CONSIGNE
D'après l'extrait sur l'arbitrage en droit des sociétés, quelle juridiction a rendu la décision qu'il se propose d'analyser ?

EXTRAIT FOURNI
------------------------------------------------

La rencontre du droit de l’arbitrage et du droit des sociétés soulève de bien d’épineuses questions, dont l’étude ne se limite pas à une simple jurisprudence. Les actes statutaires et extra-statutaires sont avant même d’être institutionnels sont des contrats. Ils s’inscrivent dans la durée et se renouvelle incessamment. Il est donc envisageable d’anticiper l’intégration d’une clause de règlement contractuel des éventuels différends notamment par la clause de médiation et d’arbitrage. Ces clauses ne pourront être mises en œuvre que dans le respect de l’ordre public sociétaire [3], qui peut être considéré comme une déclaque de l’ordre public économique [4]. Dès lors, se pose la question de l’arbitrabilité et de la médiabilité des conflits sociétaires.
À l’aune de la récente jurisprudence, il convient d’explorer la problématique de l’arbitrabilité des conflits en matière de droit des sociétés, en analysant plus particulièrement la décision de la CCJA pour déterminer les critères dont elle a tenu compte afin d’apprécier la validité de la clause arbitrale insérée dans les statuts.
I- L’arbitrabilité des litiges sociétaires.

------------------------------------------------

SECTION DES DONNÉES
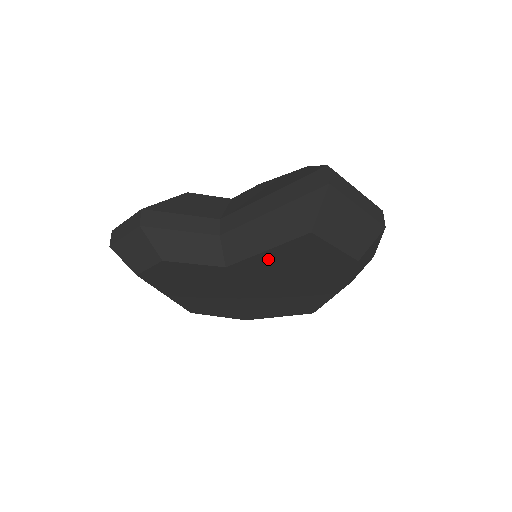
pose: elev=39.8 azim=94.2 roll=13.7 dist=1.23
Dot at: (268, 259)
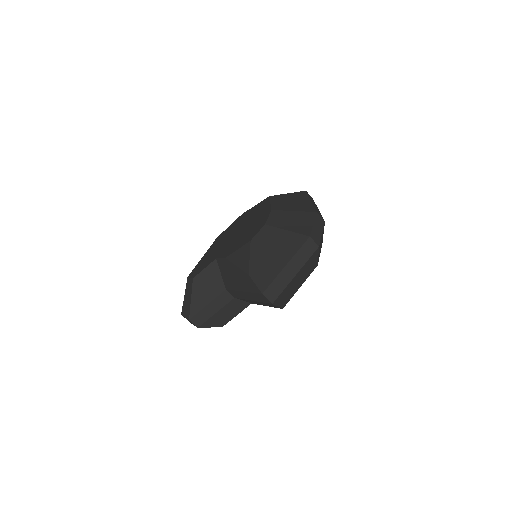
Dot at: occluded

------------------------------------------------

RÉPONSE À L'EXERCICE
La CCJA.